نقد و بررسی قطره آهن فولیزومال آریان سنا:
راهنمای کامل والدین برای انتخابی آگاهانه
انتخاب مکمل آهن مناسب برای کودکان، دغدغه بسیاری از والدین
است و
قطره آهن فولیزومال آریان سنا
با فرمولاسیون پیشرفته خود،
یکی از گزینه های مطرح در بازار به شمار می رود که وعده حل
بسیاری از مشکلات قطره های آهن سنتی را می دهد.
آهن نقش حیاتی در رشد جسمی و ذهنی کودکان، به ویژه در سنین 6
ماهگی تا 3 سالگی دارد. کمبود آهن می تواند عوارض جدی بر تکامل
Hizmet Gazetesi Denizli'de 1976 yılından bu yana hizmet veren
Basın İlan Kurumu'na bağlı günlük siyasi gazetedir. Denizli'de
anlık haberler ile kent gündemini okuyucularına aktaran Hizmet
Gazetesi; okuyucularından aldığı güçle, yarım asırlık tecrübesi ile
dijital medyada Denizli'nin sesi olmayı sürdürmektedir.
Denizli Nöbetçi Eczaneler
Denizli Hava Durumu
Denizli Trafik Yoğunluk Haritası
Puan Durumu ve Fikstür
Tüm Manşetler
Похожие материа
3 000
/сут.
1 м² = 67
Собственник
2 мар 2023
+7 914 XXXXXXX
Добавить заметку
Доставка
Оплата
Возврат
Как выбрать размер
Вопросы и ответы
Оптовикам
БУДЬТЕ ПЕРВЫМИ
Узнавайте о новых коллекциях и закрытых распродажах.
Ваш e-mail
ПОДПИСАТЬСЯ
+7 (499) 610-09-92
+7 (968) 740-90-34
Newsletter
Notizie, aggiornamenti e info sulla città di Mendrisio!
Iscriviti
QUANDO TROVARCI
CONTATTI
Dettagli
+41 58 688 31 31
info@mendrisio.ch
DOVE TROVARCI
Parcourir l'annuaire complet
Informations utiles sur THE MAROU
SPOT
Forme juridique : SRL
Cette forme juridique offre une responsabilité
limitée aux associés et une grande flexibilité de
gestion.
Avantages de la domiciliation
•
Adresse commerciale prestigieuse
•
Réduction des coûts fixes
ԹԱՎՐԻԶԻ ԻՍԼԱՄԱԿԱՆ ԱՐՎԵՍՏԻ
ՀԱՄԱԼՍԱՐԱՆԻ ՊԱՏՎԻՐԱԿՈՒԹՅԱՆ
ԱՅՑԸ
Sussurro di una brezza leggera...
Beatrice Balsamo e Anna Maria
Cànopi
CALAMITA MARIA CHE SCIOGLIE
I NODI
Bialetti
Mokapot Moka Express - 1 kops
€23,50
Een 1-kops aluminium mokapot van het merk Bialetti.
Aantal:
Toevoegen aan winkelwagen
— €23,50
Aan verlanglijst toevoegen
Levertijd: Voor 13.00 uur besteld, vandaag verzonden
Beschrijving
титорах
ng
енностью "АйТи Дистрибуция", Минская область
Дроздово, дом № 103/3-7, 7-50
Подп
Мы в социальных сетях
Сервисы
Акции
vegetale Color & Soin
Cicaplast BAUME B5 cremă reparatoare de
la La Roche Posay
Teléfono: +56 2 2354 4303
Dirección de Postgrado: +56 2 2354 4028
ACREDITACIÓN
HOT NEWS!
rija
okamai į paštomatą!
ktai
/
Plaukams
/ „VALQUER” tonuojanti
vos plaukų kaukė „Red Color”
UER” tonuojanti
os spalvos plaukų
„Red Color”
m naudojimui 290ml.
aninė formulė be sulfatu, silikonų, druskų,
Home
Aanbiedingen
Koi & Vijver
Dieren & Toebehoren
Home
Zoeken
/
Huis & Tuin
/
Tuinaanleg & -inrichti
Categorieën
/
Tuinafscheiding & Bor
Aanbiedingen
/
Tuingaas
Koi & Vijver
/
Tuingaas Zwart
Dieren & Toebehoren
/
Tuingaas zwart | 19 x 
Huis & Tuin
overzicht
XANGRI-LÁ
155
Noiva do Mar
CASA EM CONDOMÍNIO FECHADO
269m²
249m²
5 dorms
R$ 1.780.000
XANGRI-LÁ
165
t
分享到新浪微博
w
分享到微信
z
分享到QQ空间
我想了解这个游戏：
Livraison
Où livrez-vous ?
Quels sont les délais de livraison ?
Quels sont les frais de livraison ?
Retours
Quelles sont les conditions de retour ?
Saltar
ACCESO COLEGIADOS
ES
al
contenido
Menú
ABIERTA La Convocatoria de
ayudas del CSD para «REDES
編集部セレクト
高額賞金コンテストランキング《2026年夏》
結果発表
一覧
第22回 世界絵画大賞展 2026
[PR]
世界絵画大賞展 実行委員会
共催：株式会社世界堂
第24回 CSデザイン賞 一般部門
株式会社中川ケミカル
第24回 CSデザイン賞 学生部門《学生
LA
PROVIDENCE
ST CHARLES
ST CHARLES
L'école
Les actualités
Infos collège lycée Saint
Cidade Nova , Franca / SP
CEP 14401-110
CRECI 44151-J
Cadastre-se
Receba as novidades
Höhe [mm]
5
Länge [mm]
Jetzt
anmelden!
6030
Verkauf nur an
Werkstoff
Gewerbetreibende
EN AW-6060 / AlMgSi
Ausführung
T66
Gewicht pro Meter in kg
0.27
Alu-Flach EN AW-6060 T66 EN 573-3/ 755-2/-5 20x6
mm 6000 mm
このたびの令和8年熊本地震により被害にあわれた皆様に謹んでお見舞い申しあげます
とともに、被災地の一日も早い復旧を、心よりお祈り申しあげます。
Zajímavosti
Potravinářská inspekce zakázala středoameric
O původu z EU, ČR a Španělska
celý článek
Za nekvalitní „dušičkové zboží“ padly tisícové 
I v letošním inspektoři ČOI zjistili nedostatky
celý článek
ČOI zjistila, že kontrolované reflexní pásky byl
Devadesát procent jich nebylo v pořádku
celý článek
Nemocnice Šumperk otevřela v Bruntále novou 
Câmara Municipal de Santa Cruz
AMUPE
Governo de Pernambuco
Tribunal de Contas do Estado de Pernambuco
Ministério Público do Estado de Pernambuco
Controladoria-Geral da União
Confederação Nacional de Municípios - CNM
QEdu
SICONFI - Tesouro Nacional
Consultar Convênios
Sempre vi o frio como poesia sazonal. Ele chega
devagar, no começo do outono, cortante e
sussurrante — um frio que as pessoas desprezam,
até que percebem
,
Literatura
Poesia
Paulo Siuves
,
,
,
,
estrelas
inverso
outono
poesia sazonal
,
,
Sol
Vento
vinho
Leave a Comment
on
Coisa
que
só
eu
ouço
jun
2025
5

#### [WORK REQUIRED]
The response has to give back every record verbatim.

#### [ANSWER FOR THIS EXERCISE]
نقد و بررسی قطره آهن فولیزومال آریان سنا:
راهنمای کامل والدین برای انتخابی آگاهانه
انتخاب مکمل آهن مناسب برای کودکان، دغدغه بسیاری از والدین
است و
قطره آهن فولیزومال آریان سنا
با فرمولاسیون پیشرفته خود،
یکی از گزینه های مطرح در بازار به شمار می رود که وعده حل
بسیاری از مشکلات قطره های آهن سنتی را می دهد.
آهن نقش حیاتی در رشد جسمی و ذهنی کودکان، به ویژه در سنین 6
ماهگی تا 3 سالگی دارد. کمبود آهن می تواند عوارض جدی بر تکامل
Hizmet Gazetesi Denizli'de 1976 yılından bu yana hizmet veren
Basın İlan Kurumu'na bağlı günlük siyasi gazetedir. Denizli'de
anlık haberler ile kent gündemini okuyucularına aktaran Hizmet
Gazetesi; okuyucularından aldığı güçle, yarım asırlık tecrübesi ile
dijital medyada Denizli'nin sesi olmayı sürdürmektedir.
Denizli Nöbetçi Eczaneler
Denizli Hava Durumu
Denizli Trafik Yoğunluk Haritası
Puan Durumu ve Fikstür
Tüm Manşetler
Похожие материа
3 000
/сут.
1 м² = 67
Собственник
2 мар 2023
+7 914 XXXXXXX
Добавить заметку
Доставка
Оплата
Возврат
Как выбрать размер
Вопросы и ответы
Оптовикам
БУДЬТЕ ПЕРВЫМИ
Узнавайте о новых коллекциях и закрытых распродажах.
Ваш e-mail
ПОДПИСАТЬСЯ
+7 (499) 610-09-92
+7 (968) 740-90-34
Newsletter
Notizie, aggiornamenti e info sulla città di Mendrisio!
Iscriviti
QUANDO TROVARCI
CONTATTI
Dettagli
+41 58 688 31 31
info@mendrisio.ch
DOVE TROVARCI
Parcourir l'annuaire complet
Informations utiles sur THE MAROU
SPOT
Forme juridique : SRL
Cette forme juridique offre une responsabilité
limitée aux associés et une grande flexibilité de
gestion.
Avantages de la domiciliation
•
Adresse commerciale prestigieuse
•
Réduction des coûts fixes
ԹԱՎՐԻԶԻ ԻՍԼԱՄԱԿԱՆ ԱՐՎԵՍՏԻ
ՀԱՄԱԼՍԱՐԱՆԻ ՊԱՏՎԻՐԱԿՈՒԹՅԱՆ
ԱՅՑԸ
Sussurro di una brezza leggera...
Beatrice Balsamo e Anna Maria
Cànopi
CALAMITA MARIA CHE SCIOGLIE
I NODI
Bialetti
Mokapot Moka Express - 1 kops
€23,50
Een 1-kops aluminium mokapot van het merk Bialetti.
Aantal:
Toevoegen aan winkelwagen
— €23,50
Aan verlanglijst toevoegen
Levertijd: Voor 13.00 uur besteld, vandaag verzonden
Beschrijving
титорах
ng
енностью "АйТи Дистрибуция", Минская область
Дроздово, дом № 103/3-7, 7-50
Подп
Мы в социальных сетях
Сервисы
Акции
vegetale Color & Soin
Cicaplast BAUME B5 cremă reparatoare de
la La Roche Posay
Teléfono: +56 2 2354 4303
Dirección de Postgrado: +56 2 2354 4028
ACREDITACIÓN
HOT NEWS!
rija
okamai į paštomatą!
ktai
/
Plaukams
/ „VALQUER” tonuojanti
vos plaukų kaukė „Red Color”
UER” tonuojanti
os spalvos plaukų
„Red Color”
m naudojimui 290ml.
aninė formulė be sulfatu, silikonų, druskų,
Home
Aanbiedingen
Koi & Vijver
Dieren & Toebehoren
Home
Zoeken
/
Huis & Tuin
/
Tuinaanleg & -inrichti
Categorieën
/
Tuinafscheiding & Bor
Aanbiedingen
/
Tuingaas
Koi & Vijver
/
Tuingaas Zwart
Dieren & Toebehoren
/
Tuingaas zwart | 19 x 
Huis & Tuin
overzicht
XANGRI-LÁ
155
Noiva do Mar
CASA EM CONDOMÍNIO FECHADO
269m²
249m²
5 dorms
R$ 1.780.000
XANGRI-LÁ
165
t
分享到新浪微博
w
分享到微信
z
分享到QQ空间
我想了解这个游戏：
Livraison
Où livrez-vous ?
Quels sont les délais de livraison ?
Quels sont les frais de livraison ?
Retours
Quelles sont les conditions de retour ?
Saltar
ACCESO COLEGIADOS
ES
al
contenido
Menú
ABIERTA La Convocatoria de
ayudas del CSD para «REDES
編集部セレクト
高額賞金コンテストランキング《2026年夏》
結果発表
一覧
第22回 世界絵画大賞展 2026
[PR]
世界絵画大賞展 実行委員会
共催：株式会社世界堂
第24回 CSデザイン賞 一般部門
株式会社中川ケミカル
第24回 CSデザイン賞 学生部門《学生
LA
PROVIDENCE
ST CHARLES
ST CHARLES
L'école
Les actualités
Infos collège lycée Saint
Cidade Nova , Franca / SP
CEP 14401-110
CRECI 44151-J
Cadastre-se
Receba as novidades
Höhe [mm]
5
Länge [mm]
Jetzt
anmelden!
6030
Verkauf nur an
Werkstoff
Gewerbetreibende
EN AW-6060 / AlMgSi
Ausführung
T66
Gewicht pro Meter in kg
0.27
Alu-Flach EN AW-6060 T66 EN 573-3/ 755-2/-5 20x6
mm 6000 mm
このたびの令和8年熊本地震により被害にあわれた皆様に謹んでお見舞い申しあげます
とともに、被災地の一日も早い復旧を、心よりお祈り申しあげます。
Zajímavosti
Potravinářská inspekce zakázala středoameric
O původu z EU, ČR a Španělska
celý článek
Za nekvalitní „dušičkové zboží“ padly tisícové 
I v letošním inspektoři ČOI zjistili nedostatky
celý článek
ČOI zjistila, že kontrolované reflexní pásky byl
Devadesát procent jich nebylo v pořádku
celý článek
Nemocnice Šumperk otevřela v Bruntále novou 
Câmara Municipal de Santa Cruz
AMUPE
Governo de Pernambuco
Tribunal de Contas do Estado de Pernambuco
Ministério Público do Estado de Pernambuco
Controladoria-Geral da União
Confederação Nacional de Municípios - CNM
QEdu
SICONFI - Tesouro Nacional
Consultar Convênios
Sempre vi o frio como poesia sazonal. Ele chega
devagar, no começo do outono, cortante e
sussurrante — um frio que as pessoas desprezam,
até que percebem
,
Literatura
Poesia
Paulo Siuves
,
,
,
,
estrelas
inverso
outono
poesia sazonal
,
,
Sol
Vento
vinho
Leave a Comment
on
Coisa
que
só
eu
ouço
jun
2025
5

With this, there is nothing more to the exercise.